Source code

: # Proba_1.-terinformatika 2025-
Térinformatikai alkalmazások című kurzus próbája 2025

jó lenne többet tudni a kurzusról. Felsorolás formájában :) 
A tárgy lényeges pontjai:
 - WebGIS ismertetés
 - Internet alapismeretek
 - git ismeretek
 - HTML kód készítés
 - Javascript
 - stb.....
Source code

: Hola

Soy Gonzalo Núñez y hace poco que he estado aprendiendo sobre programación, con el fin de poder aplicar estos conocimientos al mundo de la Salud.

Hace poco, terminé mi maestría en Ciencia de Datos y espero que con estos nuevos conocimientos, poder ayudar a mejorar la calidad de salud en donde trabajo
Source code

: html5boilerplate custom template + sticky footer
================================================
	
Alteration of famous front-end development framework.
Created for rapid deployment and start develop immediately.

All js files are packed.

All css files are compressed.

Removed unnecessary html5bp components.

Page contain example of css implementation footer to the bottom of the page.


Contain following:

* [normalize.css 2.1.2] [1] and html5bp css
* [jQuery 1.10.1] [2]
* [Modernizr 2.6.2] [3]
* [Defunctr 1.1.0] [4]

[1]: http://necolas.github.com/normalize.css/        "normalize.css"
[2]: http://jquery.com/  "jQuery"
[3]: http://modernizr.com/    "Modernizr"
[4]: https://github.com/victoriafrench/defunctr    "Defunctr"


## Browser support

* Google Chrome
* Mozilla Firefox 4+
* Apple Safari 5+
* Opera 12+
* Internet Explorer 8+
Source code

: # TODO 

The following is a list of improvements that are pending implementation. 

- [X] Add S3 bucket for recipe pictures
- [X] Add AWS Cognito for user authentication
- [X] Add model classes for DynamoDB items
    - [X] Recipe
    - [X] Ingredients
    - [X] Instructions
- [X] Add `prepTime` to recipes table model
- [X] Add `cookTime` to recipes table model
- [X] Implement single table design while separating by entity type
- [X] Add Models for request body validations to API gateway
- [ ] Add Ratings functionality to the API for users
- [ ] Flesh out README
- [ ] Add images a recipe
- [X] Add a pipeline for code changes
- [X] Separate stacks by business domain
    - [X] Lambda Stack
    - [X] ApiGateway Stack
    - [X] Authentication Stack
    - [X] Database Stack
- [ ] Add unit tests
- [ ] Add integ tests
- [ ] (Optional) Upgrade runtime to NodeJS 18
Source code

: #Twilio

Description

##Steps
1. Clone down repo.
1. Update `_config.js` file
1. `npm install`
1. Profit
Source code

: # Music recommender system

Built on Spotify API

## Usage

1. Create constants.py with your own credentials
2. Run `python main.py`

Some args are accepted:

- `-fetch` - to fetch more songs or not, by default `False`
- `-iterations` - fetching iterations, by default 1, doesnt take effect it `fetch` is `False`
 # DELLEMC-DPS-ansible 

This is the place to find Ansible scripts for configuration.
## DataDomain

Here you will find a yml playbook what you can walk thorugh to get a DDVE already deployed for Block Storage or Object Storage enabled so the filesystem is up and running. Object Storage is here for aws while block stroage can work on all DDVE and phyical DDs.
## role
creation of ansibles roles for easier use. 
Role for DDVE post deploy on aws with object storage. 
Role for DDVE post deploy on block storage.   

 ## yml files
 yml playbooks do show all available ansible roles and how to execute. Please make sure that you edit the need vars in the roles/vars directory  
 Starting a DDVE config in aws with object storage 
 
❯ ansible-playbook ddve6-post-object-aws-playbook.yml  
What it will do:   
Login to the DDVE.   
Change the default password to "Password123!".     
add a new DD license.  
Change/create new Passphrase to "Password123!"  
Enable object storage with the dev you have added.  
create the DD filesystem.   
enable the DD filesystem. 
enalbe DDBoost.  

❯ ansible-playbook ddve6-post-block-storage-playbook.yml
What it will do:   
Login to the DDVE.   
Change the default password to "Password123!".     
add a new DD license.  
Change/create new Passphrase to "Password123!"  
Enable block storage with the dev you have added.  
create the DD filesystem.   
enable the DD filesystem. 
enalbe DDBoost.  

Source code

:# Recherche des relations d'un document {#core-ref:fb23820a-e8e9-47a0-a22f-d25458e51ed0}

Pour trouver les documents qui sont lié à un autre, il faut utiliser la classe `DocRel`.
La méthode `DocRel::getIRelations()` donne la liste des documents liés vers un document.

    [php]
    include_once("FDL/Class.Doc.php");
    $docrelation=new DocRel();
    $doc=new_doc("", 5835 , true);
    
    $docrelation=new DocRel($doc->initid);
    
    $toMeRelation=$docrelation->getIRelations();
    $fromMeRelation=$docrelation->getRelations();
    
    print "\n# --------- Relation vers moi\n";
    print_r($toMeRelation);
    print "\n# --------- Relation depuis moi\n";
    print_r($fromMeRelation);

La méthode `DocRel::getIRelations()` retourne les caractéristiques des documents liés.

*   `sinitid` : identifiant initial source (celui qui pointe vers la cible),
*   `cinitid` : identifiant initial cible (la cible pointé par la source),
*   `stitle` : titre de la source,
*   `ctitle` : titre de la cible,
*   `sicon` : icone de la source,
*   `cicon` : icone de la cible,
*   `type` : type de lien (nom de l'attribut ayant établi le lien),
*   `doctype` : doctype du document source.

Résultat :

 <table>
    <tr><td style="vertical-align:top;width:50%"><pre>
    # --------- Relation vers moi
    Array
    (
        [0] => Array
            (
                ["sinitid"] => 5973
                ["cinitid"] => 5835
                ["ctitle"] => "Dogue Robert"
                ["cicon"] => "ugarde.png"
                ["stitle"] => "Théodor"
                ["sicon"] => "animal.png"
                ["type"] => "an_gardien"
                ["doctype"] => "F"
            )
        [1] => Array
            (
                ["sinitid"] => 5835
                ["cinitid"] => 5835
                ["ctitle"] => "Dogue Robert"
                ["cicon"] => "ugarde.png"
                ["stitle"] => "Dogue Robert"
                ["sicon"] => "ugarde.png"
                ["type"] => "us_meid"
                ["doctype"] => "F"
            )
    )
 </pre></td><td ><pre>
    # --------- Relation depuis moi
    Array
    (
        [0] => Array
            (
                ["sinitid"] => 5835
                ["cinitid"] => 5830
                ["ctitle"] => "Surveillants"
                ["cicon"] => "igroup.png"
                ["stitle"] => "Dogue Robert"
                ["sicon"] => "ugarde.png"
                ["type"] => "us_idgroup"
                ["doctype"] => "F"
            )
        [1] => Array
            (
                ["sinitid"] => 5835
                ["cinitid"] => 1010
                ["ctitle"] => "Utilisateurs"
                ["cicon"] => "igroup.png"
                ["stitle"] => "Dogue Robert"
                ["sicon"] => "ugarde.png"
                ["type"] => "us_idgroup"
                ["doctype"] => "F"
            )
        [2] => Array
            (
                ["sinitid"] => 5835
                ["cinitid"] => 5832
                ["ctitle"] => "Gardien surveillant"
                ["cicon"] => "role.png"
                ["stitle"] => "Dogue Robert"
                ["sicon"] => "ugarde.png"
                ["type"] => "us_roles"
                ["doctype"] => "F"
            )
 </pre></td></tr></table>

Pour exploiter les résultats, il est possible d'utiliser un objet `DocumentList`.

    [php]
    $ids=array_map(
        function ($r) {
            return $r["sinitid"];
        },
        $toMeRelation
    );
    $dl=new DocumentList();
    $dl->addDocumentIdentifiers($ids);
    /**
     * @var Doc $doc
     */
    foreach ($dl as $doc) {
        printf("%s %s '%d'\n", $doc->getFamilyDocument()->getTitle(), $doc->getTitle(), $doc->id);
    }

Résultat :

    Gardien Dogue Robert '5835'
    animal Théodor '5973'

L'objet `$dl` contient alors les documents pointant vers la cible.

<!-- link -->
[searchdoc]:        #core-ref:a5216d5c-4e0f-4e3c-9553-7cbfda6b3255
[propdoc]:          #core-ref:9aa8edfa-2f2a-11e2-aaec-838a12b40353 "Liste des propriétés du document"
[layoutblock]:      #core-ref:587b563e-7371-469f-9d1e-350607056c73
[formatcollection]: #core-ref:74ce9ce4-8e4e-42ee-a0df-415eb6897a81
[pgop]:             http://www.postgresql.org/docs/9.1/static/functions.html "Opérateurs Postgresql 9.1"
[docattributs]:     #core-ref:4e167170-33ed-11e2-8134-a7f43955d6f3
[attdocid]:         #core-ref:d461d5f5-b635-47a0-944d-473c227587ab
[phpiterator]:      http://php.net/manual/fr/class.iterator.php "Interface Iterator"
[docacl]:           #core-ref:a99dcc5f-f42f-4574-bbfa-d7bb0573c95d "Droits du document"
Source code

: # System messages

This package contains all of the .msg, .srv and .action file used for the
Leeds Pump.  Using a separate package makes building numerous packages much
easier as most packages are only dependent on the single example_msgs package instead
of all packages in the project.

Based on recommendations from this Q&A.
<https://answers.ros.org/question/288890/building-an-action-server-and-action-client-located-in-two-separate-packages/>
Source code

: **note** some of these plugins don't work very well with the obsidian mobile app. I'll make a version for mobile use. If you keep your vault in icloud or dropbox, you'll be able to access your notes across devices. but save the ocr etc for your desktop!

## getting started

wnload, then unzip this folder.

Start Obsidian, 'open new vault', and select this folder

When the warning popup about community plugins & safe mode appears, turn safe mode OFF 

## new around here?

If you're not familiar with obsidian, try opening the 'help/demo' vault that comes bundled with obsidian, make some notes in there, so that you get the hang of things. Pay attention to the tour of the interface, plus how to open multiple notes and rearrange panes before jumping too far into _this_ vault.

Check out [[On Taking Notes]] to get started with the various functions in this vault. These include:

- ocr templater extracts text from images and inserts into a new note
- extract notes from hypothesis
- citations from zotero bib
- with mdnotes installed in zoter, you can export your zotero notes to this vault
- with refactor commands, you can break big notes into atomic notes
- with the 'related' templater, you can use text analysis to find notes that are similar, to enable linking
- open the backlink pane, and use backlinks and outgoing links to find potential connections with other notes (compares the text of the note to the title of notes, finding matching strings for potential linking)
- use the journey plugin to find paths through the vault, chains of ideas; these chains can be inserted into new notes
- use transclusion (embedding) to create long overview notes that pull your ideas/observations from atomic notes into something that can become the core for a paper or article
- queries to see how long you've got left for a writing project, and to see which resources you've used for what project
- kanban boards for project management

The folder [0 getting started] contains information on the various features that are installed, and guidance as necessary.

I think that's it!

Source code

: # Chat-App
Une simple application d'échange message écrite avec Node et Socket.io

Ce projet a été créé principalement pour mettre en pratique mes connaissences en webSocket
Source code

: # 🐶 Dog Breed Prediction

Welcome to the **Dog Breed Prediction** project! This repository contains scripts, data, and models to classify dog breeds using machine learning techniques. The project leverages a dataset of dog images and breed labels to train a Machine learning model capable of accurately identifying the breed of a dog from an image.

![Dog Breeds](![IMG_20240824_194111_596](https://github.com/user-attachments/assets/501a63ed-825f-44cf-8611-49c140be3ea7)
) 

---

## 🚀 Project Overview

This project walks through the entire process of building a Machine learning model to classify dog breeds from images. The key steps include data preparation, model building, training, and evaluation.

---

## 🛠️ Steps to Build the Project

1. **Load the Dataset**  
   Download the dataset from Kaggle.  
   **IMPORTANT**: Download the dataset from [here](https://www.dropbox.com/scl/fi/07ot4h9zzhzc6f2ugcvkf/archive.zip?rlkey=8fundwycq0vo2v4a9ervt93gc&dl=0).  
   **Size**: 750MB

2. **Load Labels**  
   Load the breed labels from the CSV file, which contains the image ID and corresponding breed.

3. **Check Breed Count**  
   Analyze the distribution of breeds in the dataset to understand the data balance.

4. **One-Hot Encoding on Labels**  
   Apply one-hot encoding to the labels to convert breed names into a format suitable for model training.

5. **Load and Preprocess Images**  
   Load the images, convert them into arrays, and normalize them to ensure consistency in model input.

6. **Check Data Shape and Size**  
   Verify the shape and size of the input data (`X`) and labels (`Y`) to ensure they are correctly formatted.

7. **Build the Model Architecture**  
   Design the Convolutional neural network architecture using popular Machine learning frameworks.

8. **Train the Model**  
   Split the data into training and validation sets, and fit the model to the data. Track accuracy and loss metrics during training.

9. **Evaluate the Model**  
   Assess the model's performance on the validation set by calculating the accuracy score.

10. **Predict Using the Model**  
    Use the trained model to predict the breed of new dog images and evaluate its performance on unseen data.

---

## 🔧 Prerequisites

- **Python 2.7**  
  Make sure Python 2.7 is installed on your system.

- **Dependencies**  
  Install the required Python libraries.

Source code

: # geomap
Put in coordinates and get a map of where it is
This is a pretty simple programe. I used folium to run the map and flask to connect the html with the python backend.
──────────────────────────────
**PROBLEM DETAILS:**
Across all the records above, find each line with "documents" in it and copy it.

**EXERCISE RESULT:**
Pour trouver les documents qui sont lié à un autre, il faut utiliser la classe `DocRel`.
La méthode `DocRel::getIRelations()` donne la liste des documents liés vers un document.
La méthode `DocRel::getIRelations()` retourne les caractéristiques des documents liés.
L'objet `$dl` contient alors les documents pointant vers la cible.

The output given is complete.